WASHINGTON, EUA (FOLHAPRESS) - A ideia do presidente Luiz Inácio Lula da Silva (PT) de usar no comércio dos países dos Brics (Brasil, Rússia, Índia, China e África do Sul) as moedas dos integrantes da instituição é até possível, mas muito difícil, uma vez que é preciso alterar as estruturas que sustentam o dólar no centro do câmbio global, disse nesta quinta-feira (13) o economista do FMI (Fundo Monetário Internacional) Nigel Chalk, vice-diretor de Hemisfério Ocidental.

"Por que o Brics não pode ter uma moeda que possa financiar a relação comercial entre Brasil e China, entre o Brasil e os outros países?", questionou Lula nesta quinta em viagem à China. "Quem é que decidiu que era o dólar? Nós precisamos ter uma moeda que transforme os países numa situação um pouco mais tranquila, porque hoje um país precisa correr atrás de dólar para exportar."

Questionado sobre a fala, Chalk afirmou que o uso do dólar no comércio internacional não foi uma decisão, mas "um resultado do mercado."

"Para uma moeda ser usável em todos os lados, no comércio e nas finanças, é preciso haver muita sustentação institucional. Você precisa, por exemplo, de certa profundidade e liquidez nos mercados financeiros, de disponibilidade de dólares para financiamento, para providenciar recursos para o comércio", afirmou.

"Tanto exportadores quanto importadores gostariam de indicar sua própria moeda no lugar do dólar. Todas essas coisas aconteceram organicamente, não acredito que tenha havido um projeto. Mas uma vez que você tem isso, é muito difícil mudar para outro ecossistema, porque você vai ter que criar uma série de estruturas de apoio", disse o economista.

Chalk afirmou, porém, que isso é possível, dando como exemplo a internacionalização do yuan chinês, com instituições financeiras operando com comércio e empréstimos na moeda.

"Então não é impossível de fazer. É possível, mas demanda muito investimento. Não só no comércio, mas é preciso mapear a usabilidade da moeda, reservas, a infraestrutura da moeda e dos mercados financeiros."

A reportagem questionou o chefe do Banco Central da Índia, Shaktikanta Das, se haveria interesse na proposta de Lula, mas ele não quis fazer comentários com base apenas no discurso do presidente, sem ter acesso a um plano de como funcionaria.

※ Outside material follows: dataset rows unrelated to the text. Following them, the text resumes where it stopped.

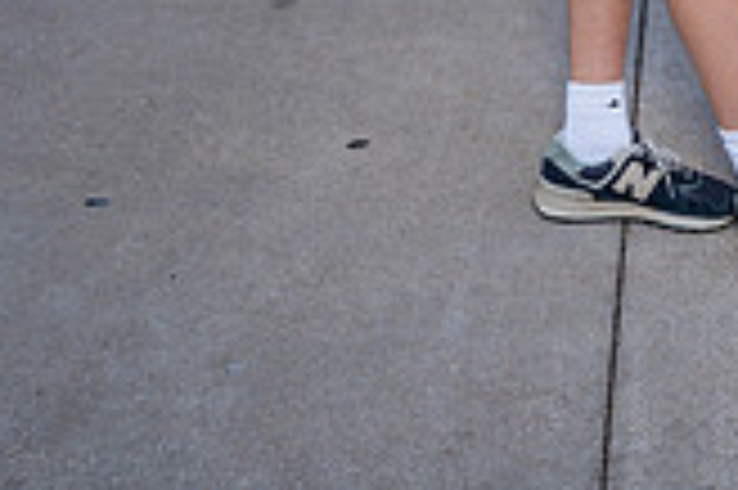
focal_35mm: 77
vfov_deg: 14.4
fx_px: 1577
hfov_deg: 25.9
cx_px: 576
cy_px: -517
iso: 100
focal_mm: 28
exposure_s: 1/250
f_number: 4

Também na China, Lula criticou o FMI e defendeu que investimentos internacionais não significam transferência da comando da política econômica dos países em desenvolvimento. Ao sustentar o direito dos países a se endividarem para investir, afirmou: "Não cabe [ao FMI] ficar asfixiando as economias como estão fazendo agora com a Argentina".

Questionado sobre a fala, Chalk afirmou que "apoia o programa das autoridades argentinas". "As autoridades calibraram o programa deles na maneira como acham que é melhor para as circunstâncias domésticas. É o equilíbrio que precisam para estabilizar a economia reduzindo a inflação também com as necessidades sociais, e o papel do fundo é apoiar as autoridades nesse esforço."

Antes, o economista havia elogiado o arcabouço fiscal proposto pelo ministro da Fazenda, Fernando Haddad. Afirmou que o fundo apoia que os brasileiros estejam pensando na formulação de sua estrutura institucional para política fiscal e que pode compartilhar experiências internacionais se o governo brasileiro achar útil.

"Ficamos favoravelmente impressionados com o que o ajuste fiscal propõe para o médio prazo", disse ele, citando a melhoria no saldo primário. "É ambicioso, mas também é consciente das necessidades sociais do país", afirmou.

A previsão do FMI para os próximos anos do Brasil sem aprovação do arcabouço fiscal no Congresso é de aumento da dívida pública e de retorno ao vermelho, com déficit primário após dois anos de superávit. O fundo prevê que a relação entre a dívida e o PIB aumente para 88,4%, e continue crescendo até atingir 96,2% em 2028, seguindo tendência global. O país também deve voltar a ter déficit primário neste ano, de 2% em relação ao PIB.